Sopita de humildad
6 Jun 2024Opinión de Carlos Bravo Regidor / Expansión /
Qué difícil es encontrar una manera de resumir esta campaña que no sucumba a la autocomplacencia de las emociones finales, a la euforia de los que ganaron o al desasosiego de los que perdieron. Cuesta trabajo dar cuenta de lo que pasó sin validar las tentaciones políticas de incurrir en la arrogancia o caer en la negación.
Lo rotundo del resultado es muy simple y claro, pero justo por eso puede ser engañoso. Nada en el proceso que desembocó en este resultado fue tan claro ni simple, como tampoco lo pueden haber sido las motivaciones de un electorado tan grande y diverso como el mexicano, cuyo comportamiento dista mucho de caber en explicaciones rápidas, fáciles o, sobre todo, de historia únicas. Como escribió Chimamanda Ngozi Adichie, “la historia única crea estereotipos y el problema con los estereotipos no es que sean falsos, sino que son incompletos. Hacen que una historia se convierta en la historia única ”. Aplica para todos. Obradoristas, opositores, emecistas, apartidistas, anulistas, abstencionistas, incluso a quienes votaron cruzado. Aunque cada una de esas coaliciones vote igual o parecido, ninguna es homogénea, en todas hay pluralidad. La contundencia del resultado, sin embargo, impone. A la coalición oficialista, un poder prácticamente absoluto; a la alianza opositora, una irrelevancia casi total. Las cifras ya oficiales todavía no se conocen, seguramente habrá impugnaciones y litigios, tal vez haya ajustes menores o cambios importantes (sobre todo en el Congreso por el tema de la sobrerrepresentación), pero la tendencia de todos modos es incontrovertible: una gran mayoría rechazó a la oposición y refrendó al oficialismo. Se pueden debatir ampliamente las causas, no tanto las consecuencias. Lo que sigue no es solo otro gobierno, ahora sí será un nuevo régimen. Para algunos será el de la post-transición; para otros, el de la post-democracia. Un resultado que apunta a un cambio de época política no es fácil de digerir. Para quienes estaban seguros de que Xóchitl Gálvez iba a ganar porque la participación iba a ser “histórica”, por el “voto oculto”, por los “switchers”, en fin, por todos esos recursos de autoconvencimiento que hoy lucen como las cuentas alegres de personas tristes; también para quienes creían que el triunfo sería de Claudia Sheinbaum, no solo porque la magnitud de su margen de victoria y sus contingentes legislativos los tomaron igualmente por sorpresa, sino porque implican un cambio cualitativo en los escenarios de riesgo político y en los equilibrios internos de su coalición. Así sea por razones muy diferentes, en este momento el asombro es un denominador común.

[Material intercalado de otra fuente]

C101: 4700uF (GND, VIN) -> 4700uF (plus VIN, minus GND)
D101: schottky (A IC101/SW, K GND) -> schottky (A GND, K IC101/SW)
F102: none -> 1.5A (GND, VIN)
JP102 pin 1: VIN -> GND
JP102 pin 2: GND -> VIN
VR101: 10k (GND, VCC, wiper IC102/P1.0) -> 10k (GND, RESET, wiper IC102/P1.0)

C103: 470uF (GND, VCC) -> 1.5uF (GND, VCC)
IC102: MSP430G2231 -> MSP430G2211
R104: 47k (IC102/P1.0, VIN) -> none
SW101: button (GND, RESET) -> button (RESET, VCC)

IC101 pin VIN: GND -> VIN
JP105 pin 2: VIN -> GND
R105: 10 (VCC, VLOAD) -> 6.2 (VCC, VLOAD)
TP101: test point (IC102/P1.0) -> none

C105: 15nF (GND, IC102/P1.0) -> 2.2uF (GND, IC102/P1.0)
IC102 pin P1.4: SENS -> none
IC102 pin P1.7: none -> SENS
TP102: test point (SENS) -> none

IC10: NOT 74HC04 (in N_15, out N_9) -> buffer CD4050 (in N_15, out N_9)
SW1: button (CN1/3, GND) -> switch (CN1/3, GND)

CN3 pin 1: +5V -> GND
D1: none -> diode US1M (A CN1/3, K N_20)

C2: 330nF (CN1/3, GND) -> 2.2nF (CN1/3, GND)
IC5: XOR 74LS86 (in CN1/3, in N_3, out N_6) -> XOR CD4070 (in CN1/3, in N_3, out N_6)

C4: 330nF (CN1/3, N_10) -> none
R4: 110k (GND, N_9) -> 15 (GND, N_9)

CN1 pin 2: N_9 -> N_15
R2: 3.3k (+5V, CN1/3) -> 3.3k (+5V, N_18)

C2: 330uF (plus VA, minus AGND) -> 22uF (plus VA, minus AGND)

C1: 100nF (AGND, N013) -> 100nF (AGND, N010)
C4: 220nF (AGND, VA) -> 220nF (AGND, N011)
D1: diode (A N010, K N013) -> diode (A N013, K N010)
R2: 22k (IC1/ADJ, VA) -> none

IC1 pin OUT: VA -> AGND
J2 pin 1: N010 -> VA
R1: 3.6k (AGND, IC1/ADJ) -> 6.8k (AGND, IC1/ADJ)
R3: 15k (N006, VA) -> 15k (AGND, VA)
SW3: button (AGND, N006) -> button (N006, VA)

Desde ese asombro, distinto pero compartido, el resultado les pone sobre la mesa a unos y a otros una sopita de humildad. Al PRI y al PAN, para aceptar la necesidad de ahora sí renovarse o acabar de desaparecer. Así de sencillo, así de grave: 2018 fue la primera llamada, 2024 es la segunda (y a esa parece que ya no la sobrevivió el PRD), 2030 puede ser la tercera y última. Y a Morena, porque capacidad de ganar las elecciones no es capacidad de transformar la realidad; vaya, ni siquiera es garantía de capacidad de reconocerla. Y por inmenso que sea el poder que haya ganado, al día siguiente la gobernanza criminal, las desapariciones, la corrupción, el colapso del sistema de salud, la debilidad institucional, lo estrecho del espacio fiscal o el disfuncional sistema de justicia, por poner apenas unos cuantos ejemplos, seguirán ahí. Aplastar a la oposición en las urnas no es aplastar los saldos negativos que deja el gobierno de López Obrador, es heredarlos enteritos. Las dimensiones del desafío que implicarán dichos saldos para el gobierno de Claudia Sheinbaum no admiten triunfalismo, más bien inspiran –bueno, deberían inspirar– mucha humildad.